## ABOUT THIS TASK
If a line below contains the word "solid", count it; give only the total.

** EXCERPTED RECORDS follows **

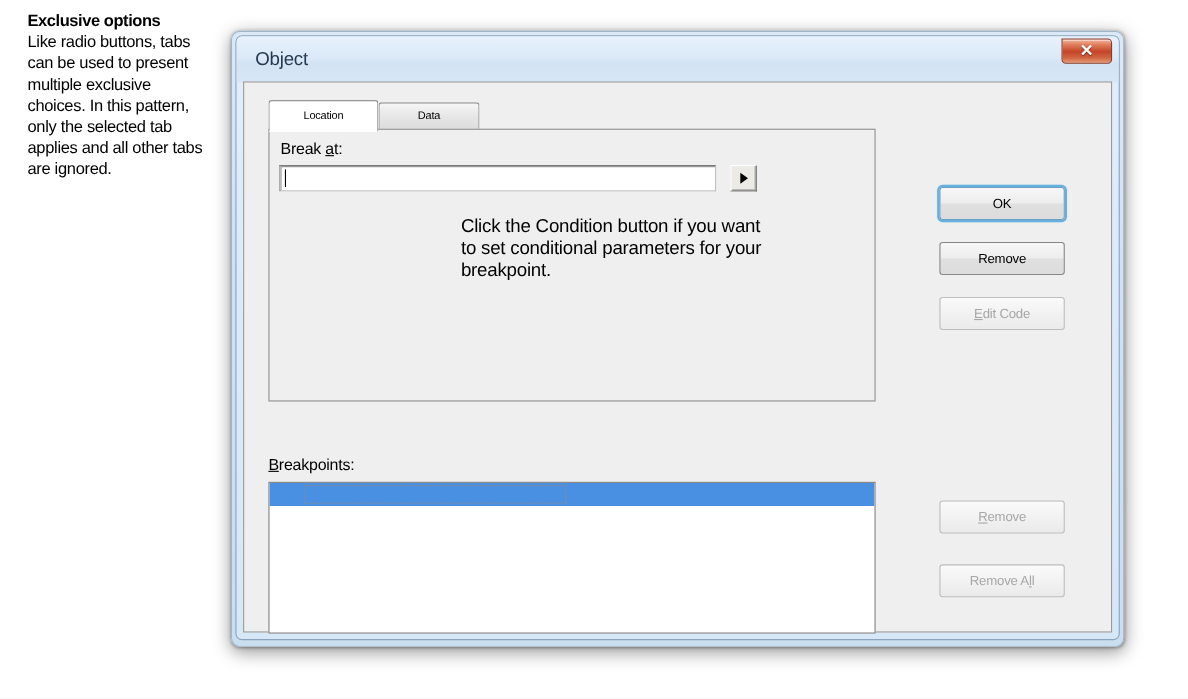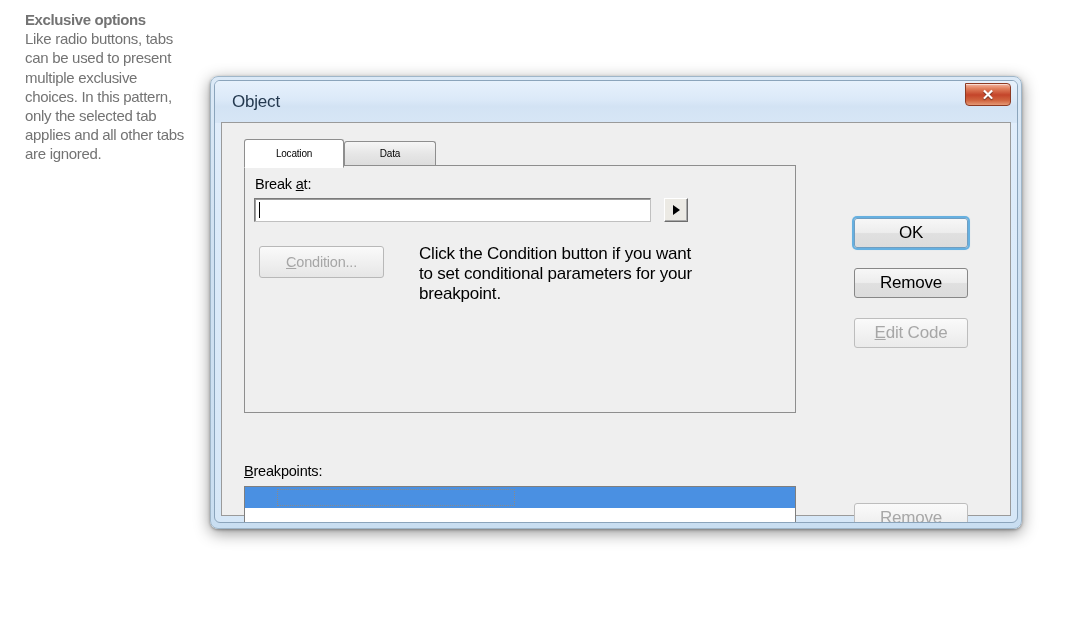--- a/index.html
+++ b/index.html
@@ -22,7 +22,7 @@
     left: 25px;
     top: 10px;
     width: 160px;
-    color: #737373;
+    color: #000000;
     font-size: 15px;
     line-height: 19.2px;
     letter-spacing: -0.3px;

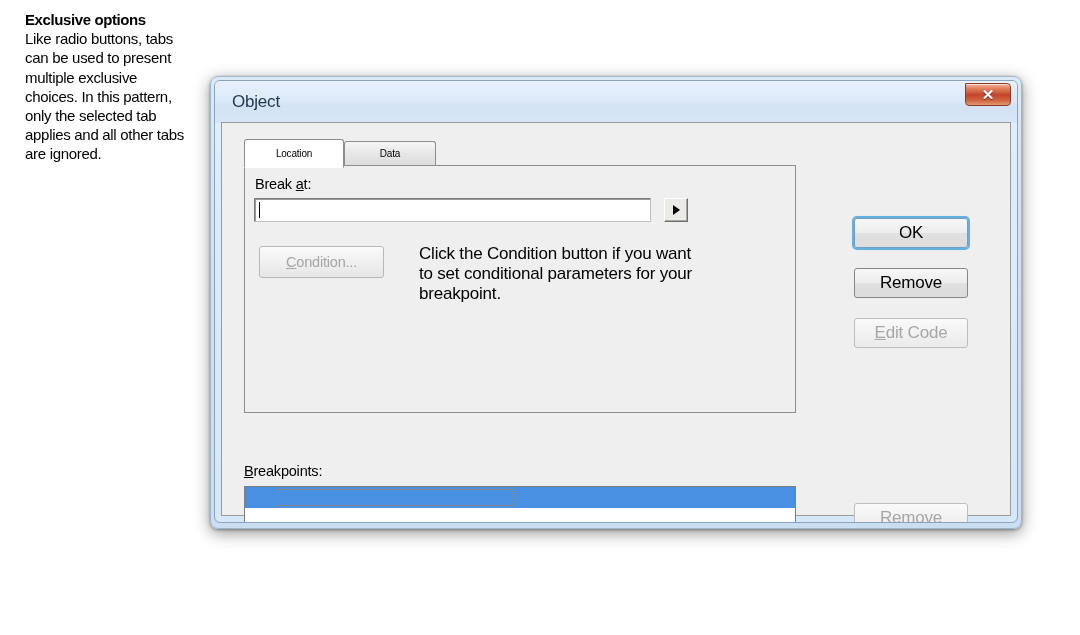--- a/index.html
+++ b/index.html
@@ -45,14 +45,13 @@
     left: 210px;
     top: 28px;
     width: 812px;
-    height: 453px;
+    height: 560px;
     border-radius: 8px;
     background: linear-gradient(to bottom, #dbe9f7 0%, #cfe1f2 40%, #c9def1 100%);
     border: 1px solid #9fb6c9;
     box-shadow: 0 4px 16px rgba(0,0,0,0.42), 0 1px 3px rgba(0,0,0,0.35);
     box-sizing: border-box;
     padding: 4px;
-    margin-top: 48px;
   }
   
   #dialog-frame-inner {

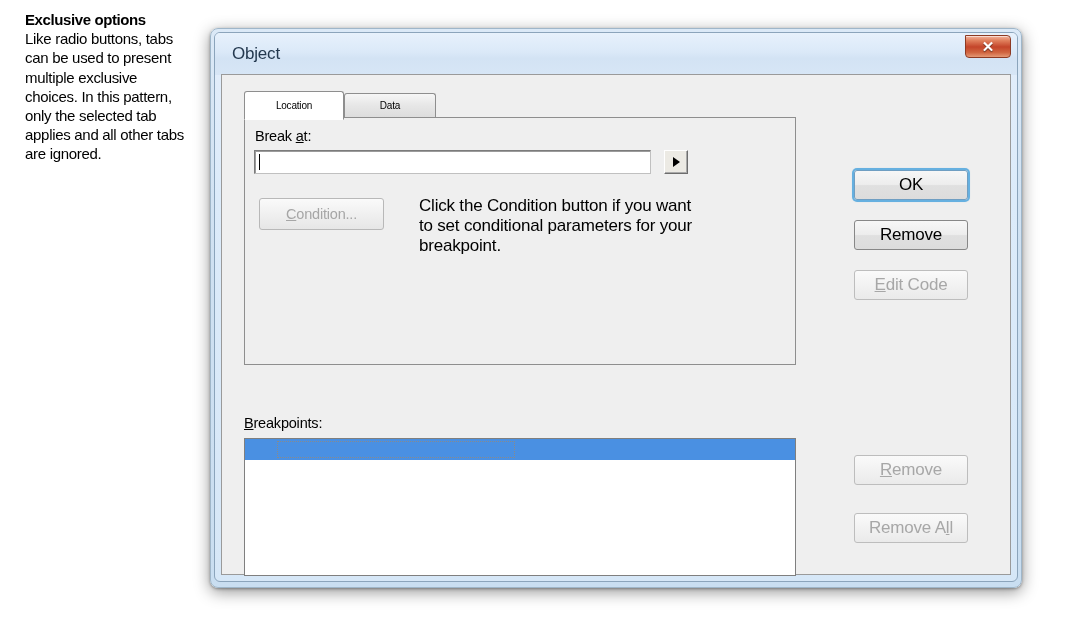--- a/index.html
+++ b/index.html
@@ -308,7 +308,7 @@
     border-radius: 3px;
     border: 1px solid #878787;
     background: linear-gradient(to bottom, #f7f7f7 0%, #ededed 48%, #e0e0e0 52%, #dcdcdc 100%);
-    font-size: 17px;
+    font-size: 12px;
     color: #000000;
     text-align: center;
     line-height: 28px;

** End of EXCERPTED RECORDS **

## SOLUTION BELOW
2